> _Task brief_
Copy each line in the data that includes the word "format".

> _Hardware design source files_

┄┄┄┄┄┄

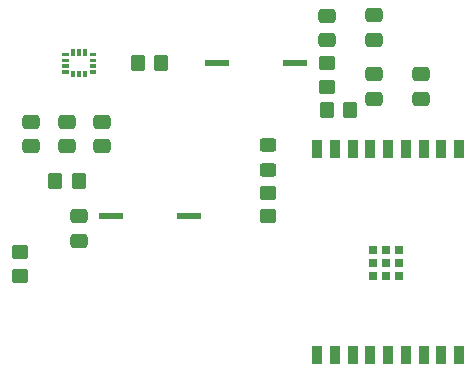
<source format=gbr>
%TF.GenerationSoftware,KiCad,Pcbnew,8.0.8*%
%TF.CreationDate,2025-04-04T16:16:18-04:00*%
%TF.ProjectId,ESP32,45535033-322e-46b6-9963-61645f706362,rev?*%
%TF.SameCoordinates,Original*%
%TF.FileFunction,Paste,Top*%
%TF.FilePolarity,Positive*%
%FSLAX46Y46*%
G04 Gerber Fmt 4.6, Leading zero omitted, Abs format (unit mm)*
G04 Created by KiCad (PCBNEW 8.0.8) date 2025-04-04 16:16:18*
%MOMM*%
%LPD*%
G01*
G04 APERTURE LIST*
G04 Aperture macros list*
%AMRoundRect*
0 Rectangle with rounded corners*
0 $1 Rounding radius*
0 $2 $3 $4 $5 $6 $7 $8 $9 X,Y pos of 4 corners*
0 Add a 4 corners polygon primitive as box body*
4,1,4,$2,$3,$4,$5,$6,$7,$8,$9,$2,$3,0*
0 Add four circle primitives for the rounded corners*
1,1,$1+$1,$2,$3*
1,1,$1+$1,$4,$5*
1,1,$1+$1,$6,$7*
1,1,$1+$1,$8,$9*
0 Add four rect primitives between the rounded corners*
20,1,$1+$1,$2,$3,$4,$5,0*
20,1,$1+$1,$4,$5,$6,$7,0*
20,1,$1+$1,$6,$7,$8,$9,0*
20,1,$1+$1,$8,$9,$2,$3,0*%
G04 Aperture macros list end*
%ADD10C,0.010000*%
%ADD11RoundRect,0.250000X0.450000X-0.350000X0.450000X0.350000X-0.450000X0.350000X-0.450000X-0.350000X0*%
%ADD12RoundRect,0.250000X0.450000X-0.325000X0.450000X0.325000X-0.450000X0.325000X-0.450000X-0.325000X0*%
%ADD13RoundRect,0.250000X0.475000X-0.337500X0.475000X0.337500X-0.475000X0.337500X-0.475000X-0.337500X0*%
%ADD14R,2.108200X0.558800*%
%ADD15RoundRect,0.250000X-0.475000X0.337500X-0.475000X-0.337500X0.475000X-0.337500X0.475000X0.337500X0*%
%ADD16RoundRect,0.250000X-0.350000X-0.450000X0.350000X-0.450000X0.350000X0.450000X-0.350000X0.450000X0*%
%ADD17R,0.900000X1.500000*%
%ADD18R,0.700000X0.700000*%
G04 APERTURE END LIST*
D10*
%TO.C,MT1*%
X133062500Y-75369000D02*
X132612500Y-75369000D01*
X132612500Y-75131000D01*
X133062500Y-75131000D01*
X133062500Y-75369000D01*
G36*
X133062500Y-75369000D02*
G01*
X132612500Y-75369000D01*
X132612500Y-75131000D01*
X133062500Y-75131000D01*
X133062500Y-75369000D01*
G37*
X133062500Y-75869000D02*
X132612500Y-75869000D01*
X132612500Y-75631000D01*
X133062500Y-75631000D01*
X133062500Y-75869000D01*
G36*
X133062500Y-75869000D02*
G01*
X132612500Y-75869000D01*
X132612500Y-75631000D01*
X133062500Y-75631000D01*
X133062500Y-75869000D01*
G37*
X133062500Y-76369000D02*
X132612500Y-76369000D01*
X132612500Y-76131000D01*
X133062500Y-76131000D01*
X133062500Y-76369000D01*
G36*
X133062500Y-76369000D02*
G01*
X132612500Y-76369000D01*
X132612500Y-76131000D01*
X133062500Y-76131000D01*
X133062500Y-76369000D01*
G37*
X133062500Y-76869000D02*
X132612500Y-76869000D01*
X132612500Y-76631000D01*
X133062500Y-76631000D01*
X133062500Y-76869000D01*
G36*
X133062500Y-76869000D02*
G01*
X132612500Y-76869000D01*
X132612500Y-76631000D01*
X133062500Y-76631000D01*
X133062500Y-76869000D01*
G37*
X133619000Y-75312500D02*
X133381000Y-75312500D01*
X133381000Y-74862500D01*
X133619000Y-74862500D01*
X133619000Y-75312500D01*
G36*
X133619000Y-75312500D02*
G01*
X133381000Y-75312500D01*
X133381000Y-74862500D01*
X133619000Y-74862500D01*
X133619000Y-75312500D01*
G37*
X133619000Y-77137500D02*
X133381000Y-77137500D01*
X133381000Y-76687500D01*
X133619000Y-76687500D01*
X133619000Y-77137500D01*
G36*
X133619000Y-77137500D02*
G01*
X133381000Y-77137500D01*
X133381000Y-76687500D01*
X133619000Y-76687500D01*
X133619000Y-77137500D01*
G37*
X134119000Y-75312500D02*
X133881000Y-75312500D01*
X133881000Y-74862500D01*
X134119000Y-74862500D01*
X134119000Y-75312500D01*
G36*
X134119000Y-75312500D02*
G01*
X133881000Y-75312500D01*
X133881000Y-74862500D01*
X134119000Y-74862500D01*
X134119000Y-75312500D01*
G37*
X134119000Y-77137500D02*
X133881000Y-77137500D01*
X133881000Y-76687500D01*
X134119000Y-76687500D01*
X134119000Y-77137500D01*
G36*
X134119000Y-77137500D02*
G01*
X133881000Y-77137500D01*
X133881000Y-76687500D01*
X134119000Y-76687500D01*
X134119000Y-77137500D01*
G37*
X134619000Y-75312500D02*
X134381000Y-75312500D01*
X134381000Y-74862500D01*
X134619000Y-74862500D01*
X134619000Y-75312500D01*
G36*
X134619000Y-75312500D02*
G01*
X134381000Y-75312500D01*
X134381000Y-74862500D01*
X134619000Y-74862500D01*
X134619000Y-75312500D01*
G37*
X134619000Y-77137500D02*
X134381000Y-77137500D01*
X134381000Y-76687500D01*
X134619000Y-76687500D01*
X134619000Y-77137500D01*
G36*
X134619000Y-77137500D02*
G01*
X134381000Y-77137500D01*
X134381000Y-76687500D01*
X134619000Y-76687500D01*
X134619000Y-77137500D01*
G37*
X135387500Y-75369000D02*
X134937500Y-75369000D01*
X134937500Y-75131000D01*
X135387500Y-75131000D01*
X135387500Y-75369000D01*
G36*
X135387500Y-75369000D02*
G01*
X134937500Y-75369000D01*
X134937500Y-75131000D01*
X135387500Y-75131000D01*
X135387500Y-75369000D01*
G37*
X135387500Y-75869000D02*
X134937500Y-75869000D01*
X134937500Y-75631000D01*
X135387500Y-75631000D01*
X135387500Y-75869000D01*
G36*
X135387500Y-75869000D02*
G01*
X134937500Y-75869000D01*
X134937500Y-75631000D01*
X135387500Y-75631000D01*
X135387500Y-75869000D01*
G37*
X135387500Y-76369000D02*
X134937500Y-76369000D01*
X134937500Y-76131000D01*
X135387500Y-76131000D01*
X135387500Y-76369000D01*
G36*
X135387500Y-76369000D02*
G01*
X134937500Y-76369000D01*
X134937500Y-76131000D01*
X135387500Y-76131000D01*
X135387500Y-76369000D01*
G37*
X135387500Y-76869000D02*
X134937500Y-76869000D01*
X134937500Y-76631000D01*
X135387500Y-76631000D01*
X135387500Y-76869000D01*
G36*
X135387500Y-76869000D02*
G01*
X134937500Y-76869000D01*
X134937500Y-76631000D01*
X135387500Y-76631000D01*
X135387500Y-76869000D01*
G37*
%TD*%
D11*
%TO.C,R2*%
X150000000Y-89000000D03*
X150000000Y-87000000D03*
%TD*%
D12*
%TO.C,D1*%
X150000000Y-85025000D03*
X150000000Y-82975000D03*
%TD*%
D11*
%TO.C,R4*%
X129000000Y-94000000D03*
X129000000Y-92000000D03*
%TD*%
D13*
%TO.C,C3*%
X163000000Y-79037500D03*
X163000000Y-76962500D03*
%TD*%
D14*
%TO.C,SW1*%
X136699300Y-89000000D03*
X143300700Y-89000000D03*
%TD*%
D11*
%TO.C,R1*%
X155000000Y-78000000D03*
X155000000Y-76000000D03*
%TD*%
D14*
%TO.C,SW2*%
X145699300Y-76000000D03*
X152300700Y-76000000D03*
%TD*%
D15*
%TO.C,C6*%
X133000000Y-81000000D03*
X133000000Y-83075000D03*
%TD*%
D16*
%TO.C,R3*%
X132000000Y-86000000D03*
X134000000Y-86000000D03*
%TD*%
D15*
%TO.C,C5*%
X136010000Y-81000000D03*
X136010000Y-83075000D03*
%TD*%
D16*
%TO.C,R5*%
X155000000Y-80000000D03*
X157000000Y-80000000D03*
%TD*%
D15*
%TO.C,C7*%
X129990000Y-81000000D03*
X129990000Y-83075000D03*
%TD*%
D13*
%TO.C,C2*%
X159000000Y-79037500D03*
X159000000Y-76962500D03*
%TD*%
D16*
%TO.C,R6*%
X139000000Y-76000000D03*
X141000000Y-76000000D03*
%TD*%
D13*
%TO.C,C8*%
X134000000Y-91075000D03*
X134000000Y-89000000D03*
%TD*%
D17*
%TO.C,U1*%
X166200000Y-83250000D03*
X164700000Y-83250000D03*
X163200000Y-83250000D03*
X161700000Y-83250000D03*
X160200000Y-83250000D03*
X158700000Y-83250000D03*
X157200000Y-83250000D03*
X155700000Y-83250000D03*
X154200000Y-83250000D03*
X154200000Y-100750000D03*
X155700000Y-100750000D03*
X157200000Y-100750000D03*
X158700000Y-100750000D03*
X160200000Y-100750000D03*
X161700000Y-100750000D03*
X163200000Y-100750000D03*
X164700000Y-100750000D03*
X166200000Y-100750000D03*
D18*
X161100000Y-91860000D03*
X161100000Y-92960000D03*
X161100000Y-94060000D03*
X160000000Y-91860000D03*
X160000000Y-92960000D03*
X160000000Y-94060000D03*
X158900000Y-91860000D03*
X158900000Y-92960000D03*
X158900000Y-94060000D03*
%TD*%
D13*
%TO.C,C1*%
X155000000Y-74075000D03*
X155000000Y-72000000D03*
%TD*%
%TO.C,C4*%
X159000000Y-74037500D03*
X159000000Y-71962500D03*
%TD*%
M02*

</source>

┄┄┄┄┄┄

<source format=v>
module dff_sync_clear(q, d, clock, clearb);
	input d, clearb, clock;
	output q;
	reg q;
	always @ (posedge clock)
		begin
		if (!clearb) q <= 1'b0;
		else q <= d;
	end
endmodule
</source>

┄┄┄┄┄┄

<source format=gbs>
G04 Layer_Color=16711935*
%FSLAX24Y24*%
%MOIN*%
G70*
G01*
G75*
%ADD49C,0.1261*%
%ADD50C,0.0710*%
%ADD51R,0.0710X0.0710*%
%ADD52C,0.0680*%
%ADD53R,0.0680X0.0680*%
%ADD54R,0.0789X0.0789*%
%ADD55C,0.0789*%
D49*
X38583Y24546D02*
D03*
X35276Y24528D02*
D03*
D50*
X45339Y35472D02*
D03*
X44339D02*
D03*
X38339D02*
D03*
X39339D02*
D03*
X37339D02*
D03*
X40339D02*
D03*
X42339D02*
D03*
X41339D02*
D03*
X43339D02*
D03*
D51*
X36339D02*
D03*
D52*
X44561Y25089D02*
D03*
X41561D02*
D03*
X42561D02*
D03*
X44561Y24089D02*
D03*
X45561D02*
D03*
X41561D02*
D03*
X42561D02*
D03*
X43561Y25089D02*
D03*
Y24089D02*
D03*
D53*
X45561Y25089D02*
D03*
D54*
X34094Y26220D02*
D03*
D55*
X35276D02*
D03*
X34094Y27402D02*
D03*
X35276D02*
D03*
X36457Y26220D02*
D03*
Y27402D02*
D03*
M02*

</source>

┄┄┄┄┄┄

> _Result_
<source format=gbr>
G04 Gerber Fmt 4.6, Leading zero omitted, Abs format (unit mm)*
<source format=v>
<source format=gbs>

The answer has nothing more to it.